November 12, 1994|ROBYN NORWOOD

Tim Sweeney is one player who won't file for unemployment benefits. He's found a job--as a house painter in suburban Boston.

"There's only one thing about it, you can't rush it or it won't look good. You can't be in a hurry," said Sweeney, who is making about $400 a week working for his brother, Patrick. He would have made $285,000 with the Ducks.

"It's fun just to--you know how men are--you miss the camaraderie of a hockey team. This is working with the guys, talking the whole day.

"I'm learning new things every day too. I'll be putting aluminum siding on a house next. I think all this will come in pretty handy when the time comes when I have work on my own house."

Sweeney and his wife, Christina, returned to Hanover, Mass., when the lockout began. He has been skating two or three times a week with players at Weymouth High, going to local football games and working five days a week.

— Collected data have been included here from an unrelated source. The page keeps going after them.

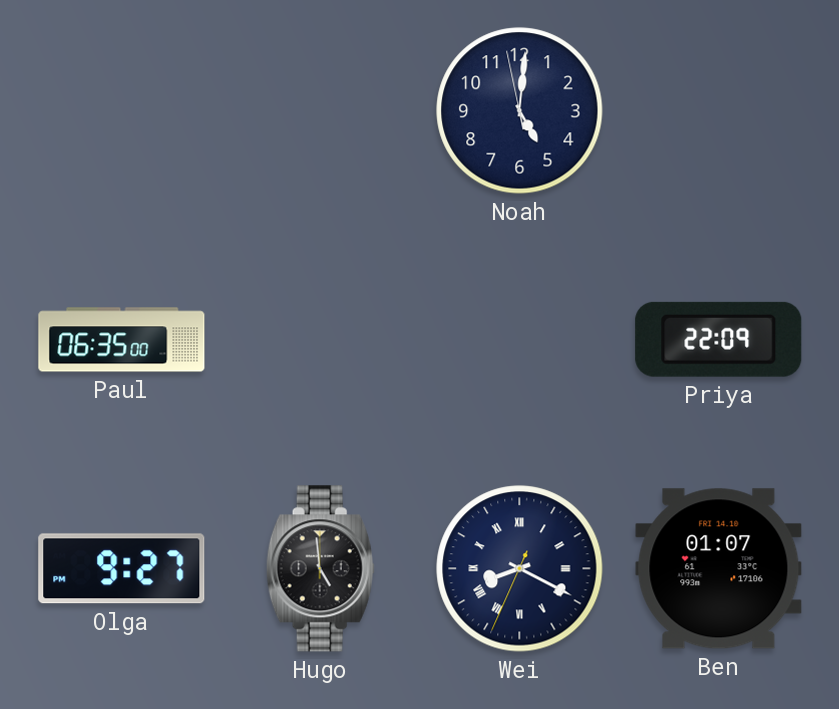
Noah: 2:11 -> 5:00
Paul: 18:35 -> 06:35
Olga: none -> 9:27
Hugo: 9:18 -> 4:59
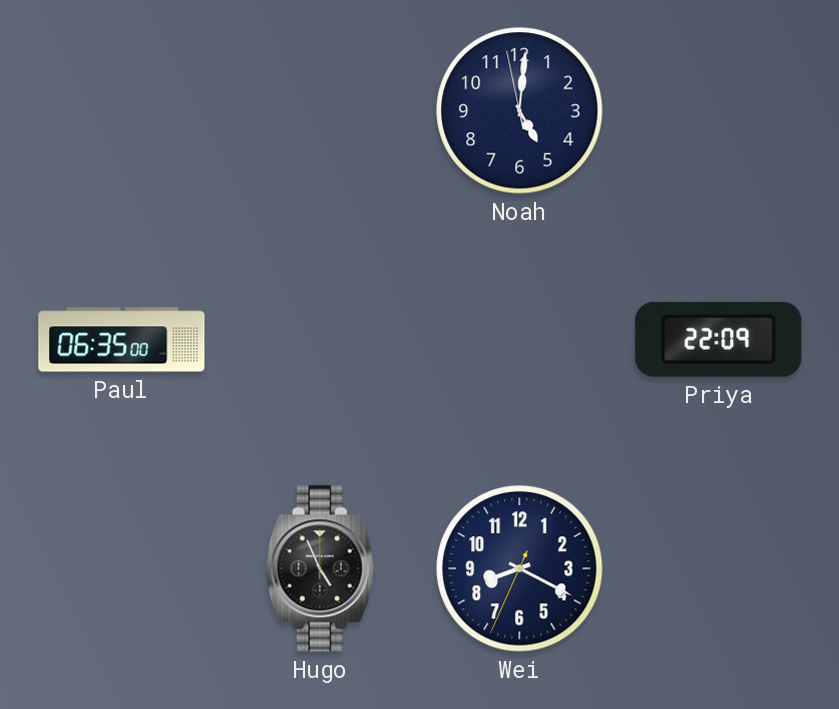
Olga: 9:27 -> none
Hugo: 4:59 -> 4:56
Wei numerals: Roman -> Arabic
Ben: 01:07 -> none
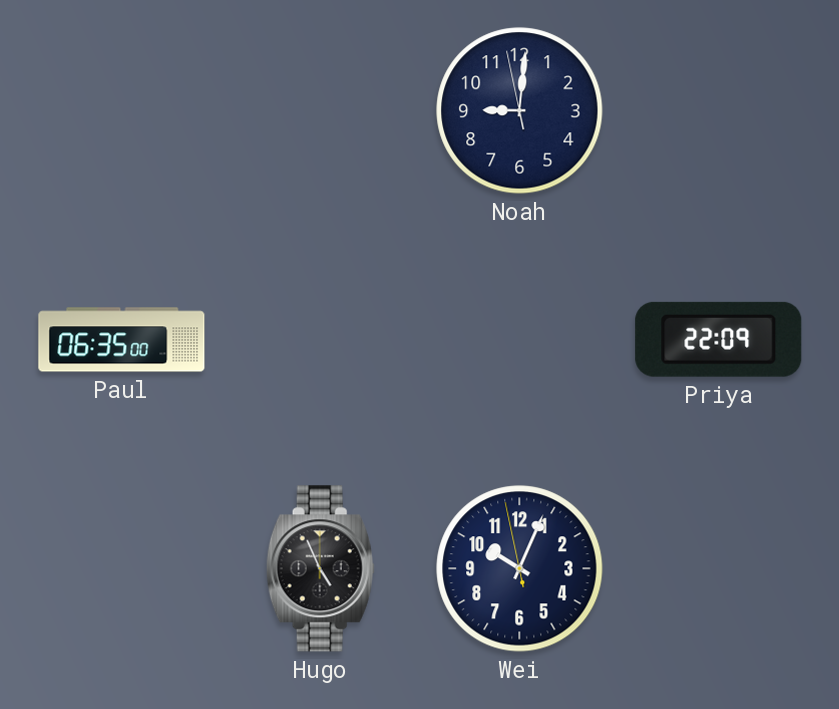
Noah: 5:00 -> 9:00
Wei: 8:19 -> 10:03
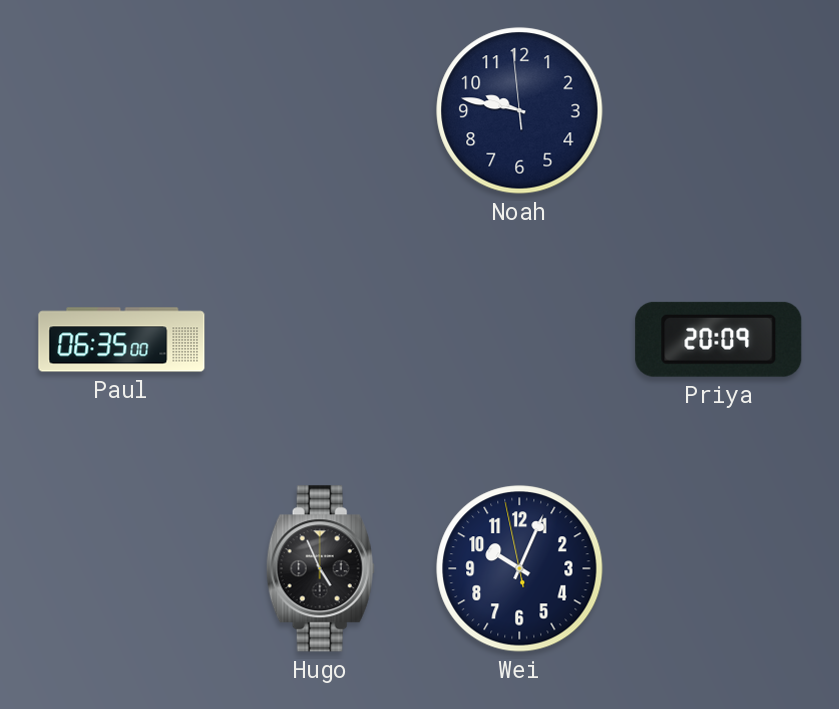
Noah: 9:00 -> 9:46
Priya: 22:09 -> 20:09
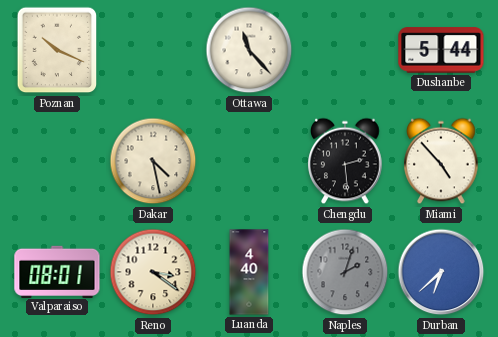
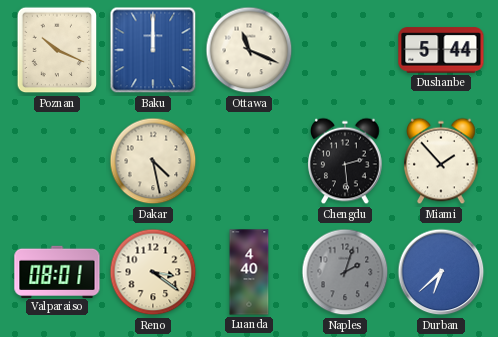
Baku: none -> 12:00
Ottawa: 11:23 -> 11:19
Miami: 4:53 -> 1:53
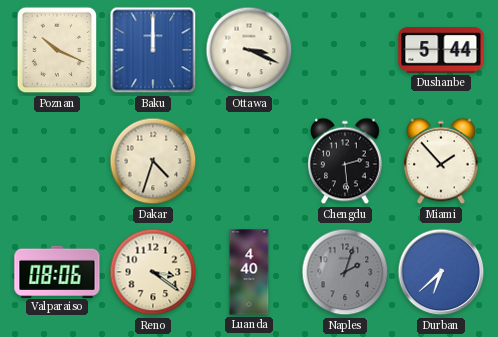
Ottawa: 11:19 -> 3:19
Dakar: 4:28 -> 4:33
Valparaiso: 08:01 -> 08:06
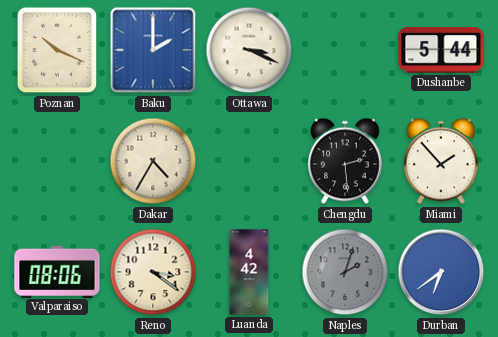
Baku: 12:00 -> 2:00
Dakar: 4:33 -> 4:35
Luanda: 4:40 -> 4:42
Durban: 6:38 -> 6:39
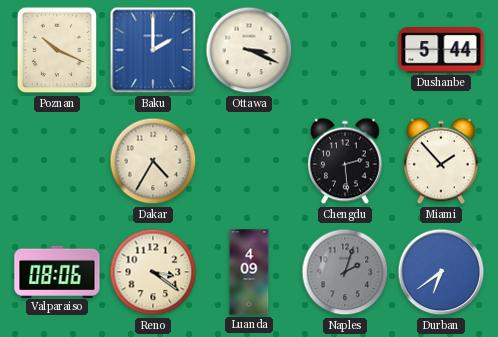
Luanda: 4:42 -> 4:09
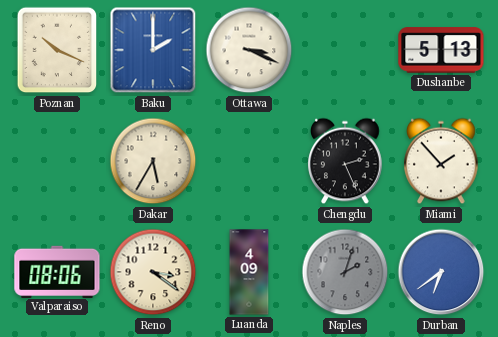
Dushanbe: 5:44 -> 5:13
Dakar: 4:35 -> 5:35
Chengdu: 2:29 -> 2:26
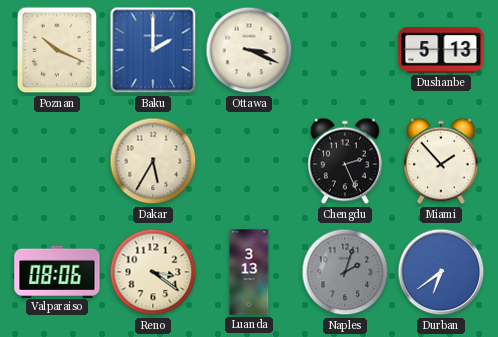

One nagging worry is his future with the Ducks, who left him unprotected for the waiver draft, which was canceled because of the labor dispute. As the Ducks' fourth-leading scorer last season, he thinks there's a good chance he could be picked up by another team when and if the waiver draft is held.

Until then, he'll keep painting, "for the time being," he said. "I don't have anything else to do. That's one of the reasons why I'm doing the painting. You can only work out so many hours of the day. I'm trying to keep busy and keep my mind off things."

The approach of winter will change his workday.

"You can't paint houses when it gets like that," he said. "We'll probably stop painting the outside of houses in the next couple weeks and just paint inside."